:: CONSIGNE 1 ::
Répondez aux questions suivantes sur le récit de la Semaine sanglante.
(a) Contre quoi les prisonniers sont-ils poussés avant d'être fusillés ?
(b) Avec quoi l'officier frappe-t-il l'épaule des prisonniers ?
(c) Quel bilan le récit donne-t-il pour les cours martiales et les exécutions de la rue ?
:: CONSIGNE 2 ::
D'après le récit de la Semaine sanglante, pourquoi l'officier passe-t-il lui-même sur le front des prisonniers ? Répondez en une à trois phrases.
:: CONSIGNE 3 ::
Poursuivez le récit de la Semaine sanglante après sa dernière phrase.

:: TEXTE FOURNI ::
____________________
—Allons! crie le jeune officier. Tous ceux qui ont des godillots, en avant!

En avant, c’était la devanture de la boutique du charbonnier.

Personne ne bouge.

L’officier renouvelle son commandement, et, comme personne ne quitte encore la file, il passe lui-même sur le front des prisonniers, frappant durement de sa baguette de fusil sur l’épaule des infortunés.

—Allons, les godillots, au mur!

Les malheureux, encadrés par les soldats, furent poussés contre la devanture du charbonnier et fusillés à bout portant.

le charnier de Charonne

Vingt mille morts. C’est là le bilan des cours martiales et des exécutions de la rue. Nous ne sommes certainement pas au-dessus de la vérité. Chaque coup de pioche donné dans le sol des faubourgs parisiens met au jour des ossements aujourd’hui desséchés, quelques-uns encore revêtus d’uniformes en loques, auxquels adhèrent des boutons, des traces de galons. Ce sont les fusillés de la Semaine sanglante, enfouis dans les fosses creusées après le nettoyage, au lendemain de l’hécatombe.
____________________
:: DONNÉES ENREGISTRÉES ::
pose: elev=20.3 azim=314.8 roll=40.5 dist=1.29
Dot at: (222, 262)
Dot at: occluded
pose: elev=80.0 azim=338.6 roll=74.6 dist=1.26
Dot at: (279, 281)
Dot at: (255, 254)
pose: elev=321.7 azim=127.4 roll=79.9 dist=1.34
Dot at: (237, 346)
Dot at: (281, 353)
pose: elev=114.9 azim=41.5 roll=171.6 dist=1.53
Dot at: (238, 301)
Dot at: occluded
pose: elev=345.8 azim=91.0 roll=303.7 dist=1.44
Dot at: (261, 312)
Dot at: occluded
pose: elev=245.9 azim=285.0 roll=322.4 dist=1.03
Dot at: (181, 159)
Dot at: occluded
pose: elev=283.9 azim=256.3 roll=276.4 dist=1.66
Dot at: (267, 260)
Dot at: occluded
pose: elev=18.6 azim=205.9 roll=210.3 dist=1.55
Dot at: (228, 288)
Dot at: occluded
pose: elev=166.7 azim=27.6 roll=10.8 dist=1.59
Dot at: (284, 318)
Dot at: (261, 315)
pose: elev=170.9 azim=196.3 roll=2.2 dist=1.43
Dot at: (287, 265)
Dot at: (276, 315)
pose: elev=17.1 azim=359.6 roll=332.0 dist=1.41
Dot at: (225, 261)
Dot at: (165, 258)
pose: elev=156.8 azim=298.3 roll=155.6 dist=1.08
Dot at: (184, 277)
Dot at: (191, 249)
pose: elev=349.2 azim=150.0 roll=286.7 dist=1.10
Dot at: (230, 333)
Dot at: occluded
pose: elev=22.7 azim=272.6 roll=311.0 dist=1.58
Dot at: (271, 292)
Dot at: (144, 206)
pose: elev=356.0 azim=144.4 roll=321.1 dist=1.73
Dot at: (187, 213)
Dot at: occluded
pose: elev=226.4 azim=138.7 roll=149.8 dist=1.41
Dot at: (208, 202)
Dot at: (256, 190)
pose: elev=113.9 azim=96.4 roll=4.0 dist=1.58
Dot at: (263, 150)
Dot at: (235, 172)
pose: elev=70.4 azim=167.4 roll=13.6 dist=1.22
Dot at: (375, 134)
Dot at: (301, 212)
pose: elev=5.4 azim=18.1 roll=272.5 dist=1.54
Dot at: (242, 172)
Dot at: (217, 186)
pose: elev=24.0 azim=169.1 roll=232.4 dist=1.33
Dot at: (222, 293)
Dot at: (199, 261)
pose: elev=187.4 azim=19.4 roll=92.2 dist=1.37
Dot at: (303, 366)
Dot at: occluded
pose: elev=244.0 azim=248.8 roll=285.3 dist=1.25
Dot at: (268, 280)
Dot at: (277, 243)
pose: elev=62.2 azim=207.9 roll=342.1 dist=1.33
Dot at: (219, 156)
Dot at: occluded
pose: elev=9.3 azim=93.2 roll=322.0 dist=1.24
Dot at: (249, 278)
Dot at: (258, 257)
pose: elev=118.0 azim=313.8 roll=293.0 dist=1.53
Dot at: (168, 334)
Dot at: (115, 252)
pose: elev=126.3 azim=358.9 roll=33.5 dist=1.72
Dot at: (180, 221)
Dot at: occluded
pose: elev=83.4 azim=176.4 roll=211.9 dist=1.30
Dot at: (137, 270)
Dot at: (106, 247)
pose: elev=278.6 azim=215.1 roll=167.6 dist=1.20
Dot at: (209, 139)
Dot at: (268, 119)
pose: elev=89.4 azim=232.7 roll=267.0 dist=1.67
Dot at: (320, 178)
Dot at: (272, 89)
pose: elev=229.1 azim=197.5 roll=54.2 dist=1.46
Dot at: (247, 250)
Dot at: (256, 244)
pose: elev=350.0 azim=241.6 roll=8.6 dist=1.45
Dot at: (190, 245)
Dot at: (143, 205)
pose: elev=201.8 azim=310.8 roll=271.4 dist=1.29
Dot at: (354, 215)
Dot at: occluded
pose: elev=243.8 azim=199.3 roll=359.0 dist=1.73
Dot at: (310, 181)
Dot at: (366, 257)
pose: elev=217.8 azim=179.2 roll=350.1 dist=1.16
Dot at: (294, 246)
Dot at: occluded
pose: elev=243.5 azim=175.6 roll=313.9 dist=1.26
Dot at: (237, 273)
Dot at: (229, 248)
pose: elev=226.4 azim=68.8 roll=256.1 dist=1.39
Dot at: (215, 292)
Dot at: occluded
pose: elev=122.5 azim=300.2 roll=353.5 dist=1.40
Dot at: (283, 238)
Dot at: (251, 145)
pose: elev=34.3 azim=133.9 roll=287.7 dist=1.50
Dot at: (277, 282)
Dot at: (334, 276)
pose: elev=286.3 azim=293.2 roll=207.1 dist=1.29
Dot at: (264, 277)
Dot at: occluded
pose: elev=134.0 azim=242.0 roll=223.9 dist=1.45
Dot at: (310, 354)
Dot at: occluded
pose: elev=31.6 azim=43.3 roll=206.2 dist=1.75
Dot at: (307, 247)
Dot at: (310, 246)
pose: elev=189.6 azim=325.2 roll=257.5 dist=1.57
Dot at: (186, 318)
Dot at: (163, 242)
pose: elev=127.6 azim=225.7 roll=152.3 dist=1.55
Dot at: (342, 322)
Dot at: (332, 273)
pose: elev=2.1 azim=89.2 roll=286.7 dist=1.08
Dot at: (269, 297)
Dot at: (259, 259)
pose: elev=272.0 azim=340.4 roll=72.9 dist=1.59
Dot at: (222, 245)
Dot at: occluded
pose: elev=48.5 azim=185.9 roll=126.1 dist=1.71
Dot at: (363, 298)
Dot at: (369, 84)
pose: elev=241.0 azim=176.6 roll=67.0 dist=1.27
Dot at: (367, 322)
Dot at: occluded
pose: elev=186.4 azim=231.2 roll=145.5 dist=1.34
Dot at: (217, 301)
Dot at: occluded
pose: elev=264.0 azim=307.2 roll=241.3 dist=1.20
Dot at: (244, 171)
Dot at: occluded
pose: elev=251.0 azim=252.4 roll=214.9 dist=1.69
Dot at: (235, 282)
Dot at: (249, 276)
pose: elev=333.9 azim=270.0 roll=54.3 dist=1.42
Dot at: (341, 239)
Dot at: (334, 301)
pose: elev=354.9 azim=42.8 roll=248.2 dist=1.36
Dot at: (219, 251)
____________________
:: RÉPONSE 1 ::
(a) Ils sont poussés contre la devanture de la boutique du charbonnier.
(b) Il les frappe avec sa baguette de fusil.
(c) Le bilan est de vingt mille morts.

:: RÉPONSE 2 ::
L'officier passe lui-même sur le front des prisonniers parce que personne ne quitte encore la file après qu'il a renouvelé son commandement. Aucun prisonnier ne s'est avancé pour obéir à son ordre.

:: RÉPONSE 3 ::
En janvier 1897, pour ne citer qu’un seul de ces exemples—ils abondent—au milieu de ce quartier de Charonne, qui vit les dernières convulsions de l’insurrection, des ouvriers terrassiers faisaient une lugubre trouvaille.

Derrière le Père-Lachaise, non loin de la gare du chemin de fer de Ceinture, existe un vieux cimetière désaffecté, le cimetière de l’antique église Saint-Germain, qui date du quinzième siècle. On avait décidé de sacrifier une partie de ce cimetière, afin d’y creuser un réservoir pour les eaux de la Marne.